He leaned forward and kissed the woman in his bed. The woman who didn’t know what he was and yet wanted him anyway. The woman who saw his scars and kissed them instead of turning her back. The woman who’d made himfeelagain.
He cradled her face as he kissed her. Last night had been frantic and urgent. Today, he wanted more. He raised his head. “If you need to eat, call the office, use the bathroom, or anything else, better do so now, because I intend to take my time this morning. You just told me I have until noon.” He glanced at the clock. “Four hours sounds about right.”
Audrey didn’t feel the slightest bit of guilt for blowing off work that morning. She’d even decided that instead of wasting time driving and hiking out to the site for a short workday, she’d stay in the lodge and do paperwork and catch up on the reports she had to review. The park would get her labor hours, she was just rearranging the schedule, and she wouldn’t collect per diem for the hotel room she hadn’t paid for anyway.
The nice thing about being head of the department was she could set her own hours, and often workdays were shifted to weekends as needed for interpretive events or fieldwork, as yesterday had been.
If Xavier were staying the full day, she’d probably have ditched work all together. So it was with disappointment that she walked him to his rental car at twelve fifteen. He dropped his bags in the trunk, then turned and pulled her to him for a deep kiss.
They stood in the shadows under a large cedar that shaded the side lot of the lodge. Not private, but there was no one around and she wanted this moment with him. She wasn’t in her park uniform or in any way representing the National Park Service right then. Odds were, she’d never see Xavier again. She would savor his goodbye as much as she’d savored the last eighteen hours with him.
He nibbled at her neck, then nipped her bottom lip before he raised his head. He cradled her head in one hand and brushed aside her hair with the other. “Thank you,” he said as he held her gaze.
Her belly fluttered at his intent, burning look. There was something that had been forged in these last hours. More than recreational sex. She wanted more of this man, even though it violated the ground rules they’d set.
He wanted it too. Every touch, every kiss, every stroke he’d given her today had telegraphed something more intimate passing between them than body fluids.
She cleared her throat. Licked her lips. Tried to find a way to say what she was thinking without overstepping their rules. Finally, she said, “If you’re ever back in the Pacific Northwest, look me up. Jae can give you—”
He pressed a finger to her lips before she could finish. He kissed her again and released her. “Goodbye, Audrey. It’s been…more than a pleasure.”
And like that, tears sprang to her eyes. She’d ruined the moment, and now he was rejecting her. She should just have let him leave. Said nothing. Said goodbye first and walked away.
She held her breath to keep the tears from falling. She would not let him see her cry. Would not taint the memory of the night they’d shared.
It was just sex.
Wild, amazing, incredible sex. But still, sex. A physical joining of bodies that resulted in multiple orgasms.
The guy was talented. That was all.
She stepped back from the vehicle as he climbed inside. “Bye,” she said, her voice flat.
“Audrey—”
“Take care of yourself,” she said, cutting him off. Then she turned and marched back into the lodge. Her room wouldn’t be ready for a few hours, but she’d sit in a dark corner of the great room and work. Or drink. Or look up cat memes on her phone. What she wouldn’t do was give this crushing disappointment any space in her heart.
Xavier Rivera was nothing more than a fun and done.
Chapter Three
Olympic National Park
Two weeks later
Audrey stared in horror at the freshly backfilled pit smack dab in the center of the thousand-year-old burial ground. She lifted her head to block out the disturbing sight, only to meet tribal elder George Shaw’s disapproving gaze.
His look cut her to the core.
“No one knew this is where the burial ground was located. That information isn’t on any accessible computer system. I promise, George, the park didn’t release the data.”

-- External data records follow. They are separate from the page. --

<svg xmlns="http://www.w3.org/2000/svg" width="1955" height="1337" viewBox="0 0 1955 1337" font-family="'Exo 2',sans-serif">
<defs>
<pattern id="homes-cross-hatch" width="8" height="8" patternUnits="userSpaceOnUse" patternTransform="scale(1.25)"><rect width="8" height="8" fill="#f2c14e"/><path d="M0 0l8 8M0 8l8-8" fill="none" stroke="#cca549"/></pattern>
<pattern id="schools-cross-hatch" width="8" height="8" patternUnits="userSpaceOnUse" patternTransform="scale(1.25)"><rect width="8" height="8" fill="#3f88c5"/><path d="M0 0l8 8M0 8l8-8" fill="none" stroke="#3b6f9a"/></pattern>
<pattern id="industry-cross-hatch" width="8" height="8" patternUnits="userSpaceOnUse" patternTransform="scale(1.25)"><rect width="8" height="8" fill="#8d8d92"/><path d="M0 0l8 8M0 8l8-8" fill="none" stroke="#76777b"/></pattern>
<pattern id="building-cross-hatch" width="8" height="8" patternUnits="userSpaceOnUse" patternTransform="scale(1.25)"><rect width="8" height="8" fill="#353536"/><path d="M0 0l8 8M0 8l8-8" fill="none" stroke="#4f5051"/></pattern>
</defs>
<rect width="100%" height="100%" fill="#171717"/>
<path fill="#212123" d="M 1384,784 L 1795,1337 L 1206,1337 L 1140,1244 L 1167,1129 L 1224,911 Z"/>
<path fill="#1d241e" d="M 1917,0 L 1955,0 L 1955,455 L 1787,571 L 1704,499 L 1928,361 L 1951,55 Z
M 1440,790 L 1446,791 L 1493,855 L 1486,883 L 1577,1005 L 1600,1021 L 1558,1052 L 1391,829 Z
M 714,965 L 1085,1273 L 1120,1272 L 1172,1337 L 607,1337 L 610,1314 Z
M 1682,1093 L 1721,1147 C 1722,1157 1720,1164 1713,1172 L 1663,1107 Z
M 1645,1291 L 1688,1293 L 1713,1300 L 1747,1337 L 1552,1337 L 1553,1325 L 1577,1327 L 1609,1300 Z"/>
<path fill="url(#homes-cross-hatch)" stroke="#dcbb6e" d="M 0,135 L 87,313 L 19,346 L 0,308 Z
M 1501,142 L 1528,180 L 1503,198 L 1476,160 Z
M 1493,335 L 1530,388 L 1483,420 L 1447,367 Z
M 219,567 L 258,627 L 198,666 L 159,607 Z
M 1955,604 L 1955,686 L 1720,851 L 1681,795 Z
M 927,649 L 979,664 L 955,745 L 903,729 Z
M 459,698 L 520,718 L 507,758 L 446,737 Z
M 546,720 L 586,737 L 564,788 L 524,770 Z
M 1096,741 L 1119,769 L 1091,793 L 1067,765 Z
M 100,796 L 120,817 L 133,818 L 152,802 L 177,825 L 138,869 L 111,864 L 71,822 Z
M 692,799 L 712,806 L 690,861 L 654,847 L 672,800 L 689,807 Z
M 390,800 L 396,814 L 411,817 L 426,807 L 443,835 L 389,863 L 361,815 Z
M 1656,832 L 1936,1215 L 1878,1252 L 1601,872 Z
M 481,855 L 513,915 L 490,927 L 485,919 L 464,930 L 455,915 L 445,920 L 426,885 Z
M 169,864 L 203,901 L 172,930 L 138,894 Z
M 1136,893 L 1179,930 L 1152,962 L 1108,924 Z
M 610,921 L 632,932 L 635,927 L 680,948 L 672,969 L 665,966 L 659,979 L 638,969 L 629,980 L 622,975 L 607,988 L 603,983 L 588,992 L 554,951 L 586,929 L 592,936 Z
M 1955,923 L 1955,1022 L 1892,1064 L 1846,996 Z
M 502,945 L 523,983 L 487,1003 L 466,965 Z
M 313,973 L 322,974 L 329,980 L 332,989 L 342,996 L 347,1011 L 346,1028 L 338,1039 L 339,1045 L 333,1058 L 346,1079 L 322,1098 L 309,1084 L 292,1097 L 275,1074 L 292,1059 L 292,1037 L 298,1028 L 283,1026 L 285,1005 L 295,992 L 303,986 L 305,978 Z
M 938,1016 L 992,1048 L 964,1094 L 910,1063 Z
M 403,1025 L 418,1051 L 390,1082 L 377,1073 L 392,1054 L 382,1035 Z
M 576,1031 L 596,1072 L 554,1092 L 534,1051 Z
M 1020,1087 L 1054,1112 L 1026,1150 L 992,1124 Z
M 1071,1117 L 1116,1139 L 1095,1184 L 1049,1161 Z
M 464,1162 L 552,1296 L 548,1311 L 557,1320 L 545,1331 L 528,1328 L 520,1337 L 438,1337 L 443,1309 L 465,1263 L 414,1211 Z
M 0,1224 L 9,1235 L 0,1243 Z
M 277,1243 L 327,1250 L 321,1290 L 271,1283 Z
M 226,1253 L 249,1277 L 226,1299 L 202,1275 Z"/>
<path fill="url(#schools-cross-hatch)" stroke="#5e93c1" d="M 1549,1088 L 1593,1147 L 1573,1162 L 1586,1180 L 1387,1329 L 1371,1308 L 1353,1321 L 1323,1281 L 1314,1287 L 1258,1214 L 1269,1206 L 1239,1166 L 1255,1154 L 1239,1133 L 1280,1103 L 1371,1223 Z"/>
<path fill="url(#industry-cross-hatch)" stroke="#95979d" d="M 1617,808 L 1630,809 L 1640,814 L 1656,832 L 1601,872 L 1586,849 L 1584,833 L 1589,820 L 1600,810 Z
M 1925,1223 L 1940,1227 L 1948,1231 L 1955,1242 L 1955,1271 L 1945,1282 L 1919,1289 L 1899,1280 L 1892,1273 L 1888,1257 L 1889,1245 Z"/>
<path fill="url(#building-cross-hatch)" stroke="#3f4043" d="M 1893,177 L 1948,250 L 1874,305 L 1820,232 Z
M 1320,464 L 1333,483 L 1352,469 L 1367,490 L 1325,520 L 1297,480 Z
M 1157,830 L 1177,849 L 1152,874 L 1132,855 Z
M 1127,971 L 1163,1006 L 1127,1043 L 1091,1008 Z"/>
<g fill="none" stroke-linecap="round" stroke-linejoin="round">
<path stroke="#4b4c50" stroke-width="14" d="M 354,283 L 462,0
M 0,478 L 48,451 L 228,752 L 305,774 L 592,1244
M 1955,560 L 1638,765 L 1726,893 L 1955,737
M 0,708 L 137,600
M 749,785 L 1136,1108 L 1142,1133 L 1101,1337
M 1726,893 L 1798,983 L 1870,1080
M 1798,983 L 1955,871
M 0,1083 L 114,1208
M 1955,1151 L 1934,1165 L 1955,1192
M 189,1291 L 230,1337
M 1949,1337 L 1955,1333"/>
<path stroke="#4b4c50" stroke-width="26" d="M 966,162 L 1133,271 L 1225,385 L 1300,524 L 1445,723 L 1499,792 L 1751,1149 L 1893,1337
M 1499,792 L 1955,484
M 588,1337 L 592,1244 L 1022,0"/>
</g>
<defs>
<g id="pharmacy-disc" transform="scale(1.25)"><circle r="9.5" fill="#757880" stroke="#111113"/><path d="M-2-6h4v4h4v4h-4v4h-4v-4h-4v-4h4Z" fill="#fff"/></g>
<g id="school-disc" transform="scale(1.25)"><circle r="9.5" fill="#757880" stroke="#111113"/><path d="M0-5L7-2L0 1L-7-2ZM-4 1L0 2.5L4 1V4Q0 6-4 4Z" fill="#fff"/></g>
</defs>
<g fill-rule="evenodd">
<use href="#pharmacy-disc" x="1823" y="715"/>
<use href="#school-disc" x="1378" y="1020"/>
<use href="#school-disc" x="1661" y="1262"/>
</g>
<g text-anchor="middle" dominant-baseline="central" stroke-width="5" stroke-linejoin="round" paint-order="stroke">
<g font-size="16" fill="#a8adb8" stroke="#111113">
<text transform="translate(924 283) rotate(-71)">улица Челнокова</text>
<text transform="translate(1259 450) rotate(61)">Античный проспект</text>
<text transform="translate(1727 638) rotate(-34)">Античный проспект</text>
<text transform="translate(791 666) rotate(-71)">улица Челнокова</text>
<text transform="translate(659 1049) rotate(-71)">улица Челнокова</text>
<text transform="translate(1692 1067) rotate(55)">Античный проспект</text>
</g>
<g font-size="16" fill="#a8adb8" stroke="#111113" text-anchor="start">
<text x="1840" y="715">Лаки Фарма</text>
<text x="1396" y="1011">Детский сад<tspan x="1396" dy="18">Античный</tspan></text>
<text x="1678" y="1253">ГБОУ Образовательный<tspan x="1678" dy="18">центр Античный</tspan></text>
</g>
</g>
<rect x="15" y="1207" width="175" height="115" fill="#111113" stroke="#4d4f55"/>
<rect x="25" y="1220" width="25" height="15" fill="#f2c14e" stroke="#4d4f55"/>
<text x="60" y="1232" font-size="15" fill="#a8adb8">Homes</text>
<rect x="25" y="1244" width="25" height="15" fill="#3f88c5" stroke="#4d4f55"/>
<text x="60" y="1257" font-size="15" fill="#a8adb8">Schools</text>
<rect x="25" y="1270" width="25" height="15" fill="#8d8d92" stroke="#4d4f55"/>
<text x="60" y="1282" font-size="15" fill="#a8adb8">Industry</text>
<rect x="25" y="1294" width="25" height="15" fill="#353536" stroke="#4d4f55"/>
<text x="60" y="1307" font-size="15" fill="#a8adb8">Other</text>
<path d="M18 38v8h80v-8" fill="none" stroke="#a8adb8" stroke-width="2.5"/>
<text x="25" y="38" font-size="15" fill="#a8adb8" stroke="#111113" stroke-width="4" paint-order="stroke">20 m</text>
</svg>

She pressed a hand to her belly as her stomach churned. She was going to be sick, and not in an overstated, drama queen kind of way. Her stomach had knotted the moment she eyed the damage. Even if this wasn’t her fault, it was her responsibility. A tribal burial ground had been desecrated under her watch.

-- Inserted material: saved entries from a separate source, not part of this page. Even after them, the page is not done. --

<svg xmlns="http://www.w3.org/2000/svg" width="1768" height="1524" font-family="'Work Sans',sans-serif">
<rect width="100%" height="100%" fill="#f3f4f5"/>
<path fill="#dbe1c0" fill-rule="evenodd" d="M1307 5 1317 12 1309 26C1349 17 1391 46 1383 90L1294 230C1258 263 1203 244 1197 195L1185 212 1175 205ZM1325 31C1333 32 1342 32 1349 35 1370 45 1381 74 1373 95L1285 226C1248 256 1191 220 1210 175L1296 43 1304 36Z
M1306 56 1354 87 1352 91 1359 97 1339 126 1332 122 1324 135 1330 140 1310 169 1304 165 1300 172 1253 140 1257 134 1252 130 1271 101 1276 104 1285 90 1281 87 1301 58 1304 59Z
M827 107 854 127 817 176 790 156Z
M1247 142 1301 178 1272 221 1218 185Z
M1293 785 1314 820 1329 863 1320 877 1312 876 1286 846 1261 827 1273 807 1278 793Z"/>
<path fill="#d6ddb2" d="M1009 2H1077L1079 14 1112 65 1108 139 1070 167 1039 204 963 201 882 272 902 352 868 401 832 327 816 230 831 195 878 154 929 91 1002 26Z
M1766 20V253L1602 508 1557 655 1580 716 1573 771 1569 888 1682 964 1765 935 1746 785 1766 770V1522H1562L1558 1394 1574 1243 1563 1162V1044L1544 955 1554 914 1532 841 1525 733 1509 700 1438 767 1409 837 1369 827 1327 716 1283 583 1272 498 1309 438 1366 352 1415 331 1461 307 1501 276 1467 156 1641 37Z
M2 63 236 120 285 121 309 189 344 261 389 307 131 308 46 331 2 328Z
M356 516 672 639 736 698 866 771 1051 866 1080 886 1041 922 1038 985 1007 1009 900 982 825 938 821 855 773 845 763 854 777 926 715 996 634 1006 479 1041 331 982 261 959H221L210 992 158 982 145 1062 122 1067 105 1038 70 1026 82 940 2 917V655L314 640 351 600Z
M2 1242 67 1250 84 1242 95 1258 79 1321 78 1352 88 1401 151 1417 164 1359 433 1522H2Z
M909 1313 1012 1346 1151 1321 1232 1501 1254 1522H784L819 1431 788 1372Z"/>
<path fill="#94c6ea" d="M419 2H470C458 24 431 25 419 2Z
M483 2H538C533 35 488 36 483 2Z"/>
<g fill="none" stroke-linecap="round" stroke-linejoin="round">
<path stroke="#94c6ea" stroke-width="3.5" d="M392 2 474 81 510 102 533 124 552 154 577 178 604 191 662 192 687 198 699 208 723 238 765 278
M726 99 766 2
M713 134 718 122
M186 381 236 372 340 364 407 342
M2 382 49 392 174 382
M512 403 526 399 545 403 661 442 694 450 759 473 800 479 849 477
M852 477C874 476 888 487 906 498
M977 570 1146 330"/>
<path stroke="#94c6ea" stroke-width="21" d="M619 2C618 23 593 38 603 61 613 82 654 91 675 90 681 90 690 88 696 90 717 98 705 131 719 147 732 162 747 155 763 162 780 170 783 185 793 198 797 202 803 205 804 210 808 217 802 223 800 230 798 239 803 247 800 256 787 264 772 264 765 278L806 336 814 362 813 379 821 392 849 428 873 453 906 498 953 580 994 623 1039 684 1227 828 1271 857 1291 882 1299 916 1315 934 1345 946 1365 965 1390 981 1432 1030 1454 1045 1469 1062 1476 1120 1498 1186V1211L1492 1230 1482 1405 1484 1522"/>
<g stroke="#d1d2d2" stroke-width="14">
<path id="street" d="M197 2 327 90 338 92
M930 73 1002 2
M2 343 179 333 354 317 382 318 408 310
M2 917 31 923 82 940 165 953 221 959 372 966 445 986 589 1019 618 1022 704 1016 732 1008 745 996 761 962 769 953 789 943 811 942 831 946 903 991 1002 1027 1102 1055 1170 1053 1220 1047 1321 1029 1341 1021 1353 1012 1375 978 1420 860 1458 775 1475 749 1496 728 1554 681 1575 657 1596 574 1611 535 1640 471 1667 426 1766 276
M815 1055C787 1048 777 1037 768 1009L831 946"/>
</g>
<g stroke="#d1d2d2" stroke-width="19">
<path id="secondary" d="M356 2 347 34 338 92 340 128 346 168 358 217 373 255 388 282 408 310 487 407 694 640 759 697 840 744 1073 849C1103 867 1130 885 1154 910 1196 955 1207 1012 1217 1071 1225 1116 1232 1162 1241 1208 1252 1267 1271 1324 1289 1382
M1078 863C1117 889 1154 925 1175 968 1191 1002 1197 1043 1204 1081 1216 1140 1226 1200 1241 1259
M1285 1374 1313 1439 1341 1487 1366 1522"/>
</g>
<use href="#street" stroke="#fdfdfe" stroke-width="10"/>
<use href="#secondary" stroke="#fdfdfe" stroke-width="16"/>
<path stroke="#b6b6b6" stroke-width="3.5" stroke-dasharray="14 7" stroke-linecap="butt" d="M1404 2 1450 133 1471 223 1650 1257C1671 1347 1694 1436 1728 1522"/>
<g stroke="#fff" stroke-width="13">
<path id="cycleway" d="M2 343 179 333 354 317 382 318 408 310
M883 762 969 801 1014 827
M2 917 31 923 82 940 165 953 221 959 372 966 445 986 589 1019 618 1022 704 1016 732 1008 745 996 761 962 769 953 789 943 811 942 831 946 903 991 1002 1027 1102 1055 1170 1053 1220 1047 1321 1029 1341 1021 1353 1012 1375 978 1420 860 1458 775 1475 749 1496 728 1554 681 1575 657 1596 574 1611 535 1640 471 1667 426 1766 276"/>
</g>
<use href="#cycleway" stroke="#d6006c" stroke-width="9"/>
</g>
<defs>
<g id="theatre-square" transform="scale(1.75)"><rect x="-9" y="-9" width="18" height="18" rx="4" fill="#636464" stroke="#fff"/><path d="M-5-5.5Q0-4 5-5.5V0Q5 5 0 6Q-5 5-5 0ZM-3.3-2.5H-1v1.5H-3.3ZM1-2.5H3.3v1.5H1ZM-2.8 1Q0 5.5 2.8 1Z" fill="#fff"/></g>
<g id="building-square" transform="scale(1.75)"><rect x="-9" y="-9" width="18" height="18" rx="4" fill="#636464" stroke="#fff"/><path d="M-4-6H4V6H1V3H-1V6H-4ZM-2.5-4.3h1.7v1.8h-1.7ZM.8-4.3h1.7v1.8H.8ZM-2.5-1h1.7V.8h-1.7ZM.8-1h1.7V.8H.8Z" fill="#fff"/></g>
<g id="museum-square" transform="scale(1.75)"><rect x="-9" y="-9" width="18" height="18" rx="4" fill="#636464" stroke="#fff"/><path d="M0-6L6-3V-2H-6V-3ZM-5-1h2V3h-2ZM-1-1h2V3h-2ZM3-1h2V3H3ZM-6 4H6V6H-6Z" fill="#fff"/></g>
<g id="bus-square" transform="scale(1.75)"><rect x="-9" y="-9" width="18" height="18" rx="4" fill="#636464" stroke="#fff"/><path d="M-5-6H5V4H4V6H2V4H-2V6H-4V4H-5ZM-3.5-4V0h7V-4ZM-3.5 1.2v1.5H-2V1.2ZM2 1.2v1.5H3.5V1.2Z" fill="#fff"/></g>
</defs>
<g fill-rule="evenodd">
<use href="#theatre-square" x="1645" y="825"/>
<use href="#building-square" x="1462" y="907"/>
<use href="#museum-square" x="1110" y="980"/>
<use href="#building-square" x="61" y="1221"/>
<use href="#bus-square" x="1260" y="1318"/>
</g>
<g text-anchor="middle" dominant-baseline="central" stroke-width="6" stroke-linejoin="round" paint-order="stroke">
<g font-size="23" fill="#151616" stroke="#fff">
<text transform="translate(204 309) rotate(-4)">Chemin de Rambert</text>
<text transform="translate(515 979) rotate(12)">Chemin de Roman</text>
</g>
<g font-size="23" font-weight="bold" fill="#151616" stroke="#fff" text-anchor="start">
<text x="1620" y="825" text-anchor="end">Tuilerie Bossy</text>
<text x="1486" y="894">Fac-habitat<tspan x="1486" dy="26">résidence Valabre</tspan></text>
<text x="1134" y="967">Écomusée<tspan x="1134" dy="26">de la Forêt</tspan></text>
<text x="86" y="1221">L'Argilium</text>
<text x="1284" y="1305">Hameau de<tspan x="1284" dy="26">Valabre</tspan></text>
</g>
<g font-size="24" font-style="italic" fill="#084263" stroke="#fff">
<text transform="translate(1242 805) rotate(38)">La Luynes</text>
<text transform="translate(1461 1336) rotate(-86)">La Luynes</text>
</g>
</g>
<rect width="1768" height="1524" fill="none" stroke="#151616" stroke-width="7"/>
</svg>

She’d discovered the burial ground four years ago when the field school she’d run had excavated the village site, and test pits in this area had revealed bones. They’d immediately stopped digging and notified the tribe. The bones were returned to their rightful place, and no public-access records gave the location. The students understood the need to protect the remains. She’d done everything she could.
But clearly, it hadn’t been enough.
Today was, officially, her one-year anniversary as park archaeologist. It also would go down in her mental journal as the single worst day she’d had on the job.